Pero nada de esto hubiese sido posible sin un eclipse de la conciencia moral, sin un desvanecimiento del sentido común. Nuestros gobernantes instauraron un reino del absurdo, una suerte de distopía grotesca; pero ellos no son absurdos ni grotescos, son malignos. Y el mal actúa siempre a impulsos de una oscura lógica. Con aquellas medidas anhelaban crear en nosotros un shock que nos hiciera extraviar toda certidumbre y desactivara nuestro pensamiento racional. Los manipuladores sociales saben perfectamente que basta aislar al ser humano para convertirlo en un gurruño de plastilina maleable. Estas técnicas de manipulación y aislamiento mental, tan típicas de las sectas, son las que entonces emplearon con nosotros. Y les funcionaron maravillosamente.

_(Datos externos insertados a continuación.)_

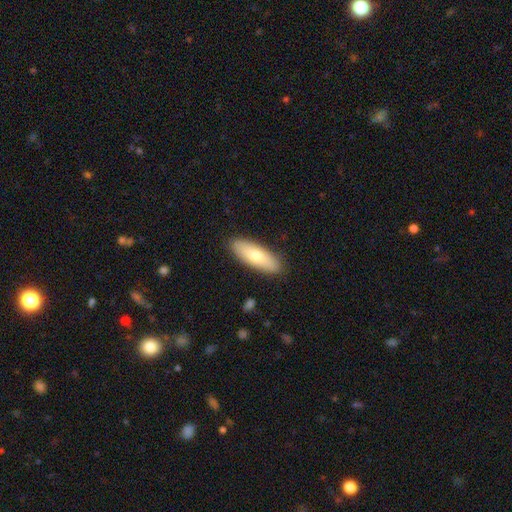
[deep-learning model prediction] Overall: smooth (73%). How rounded: in between (62%; cigar-shaped 36%). Merging: none (88%).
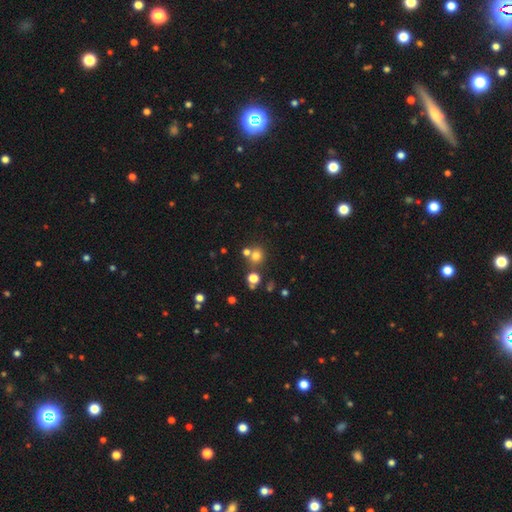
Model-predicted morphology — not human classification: Smooth or featured? smooth (70%)
How rounded? round (87%)
Merging? none (64%)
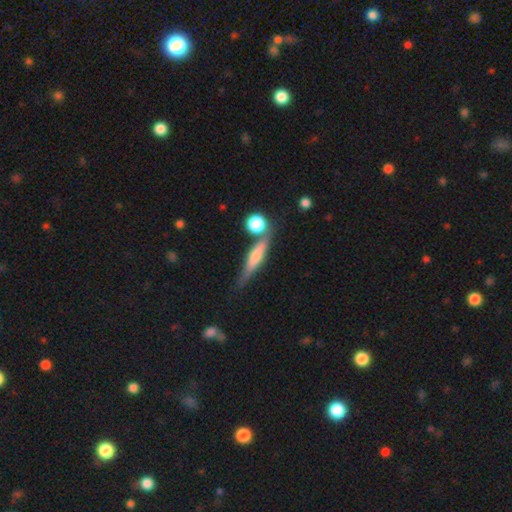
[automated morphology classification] smooth-or-featured: featured or disk: 52% | smooth: 40% | star or artifact: 8%
  disk-edge-on: yes: 94% | no: 6%
  merging: none: 69% | minor disturbance: 15% | merger: 11% | major disturbance: 5%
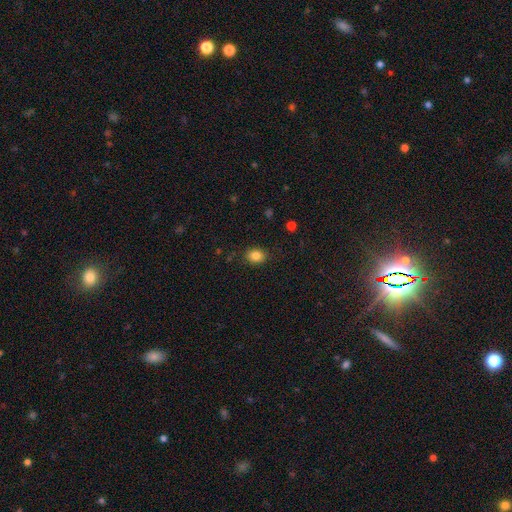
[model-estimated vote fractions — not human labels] A smooth galaxy with no disk features (85%) that is in between round and cigar-shaped (57%). Merging: none (85%).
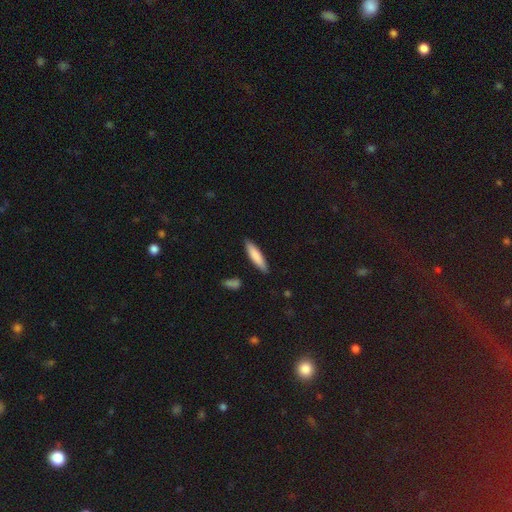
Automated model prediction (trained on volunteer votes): Smooth or featured?
  - smooth: 81% *
  - featured or disk: 13%
  - star or artifact: 5%
How rounded?
  - cigar-shaped: 77% *
  - in between: 22%
  - round: 1%
Merging?
  - none: 87% *
  - minor disturbance: 9%
  - merger: 2%
  - major disturbance: 2%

Muchos ilusos piensan que estas técnicas de manipulación mental son propias de las antañonas ideologías totalitarias. Pero lo cierto es que ningún régimen político las ha implantado tan eficazmente como la democracia. Nuestra sensibilidad cobarde se estremece ante las torturas físicas que molturan los cuerpos; pero es mucho más cruel y nefanda la tortura de los espíritus, que nos vuelve insensibles y rígidos (o sea, fanáticos). El miedo nos priva de toda capacidad de reacción racional, porque pensar se vuelve de repente peligroso. Y así, se logra ese estado de estupor o 'coma moral' en el que las personas se convierten en marionetas; un estado más contagioso que cualquier virus.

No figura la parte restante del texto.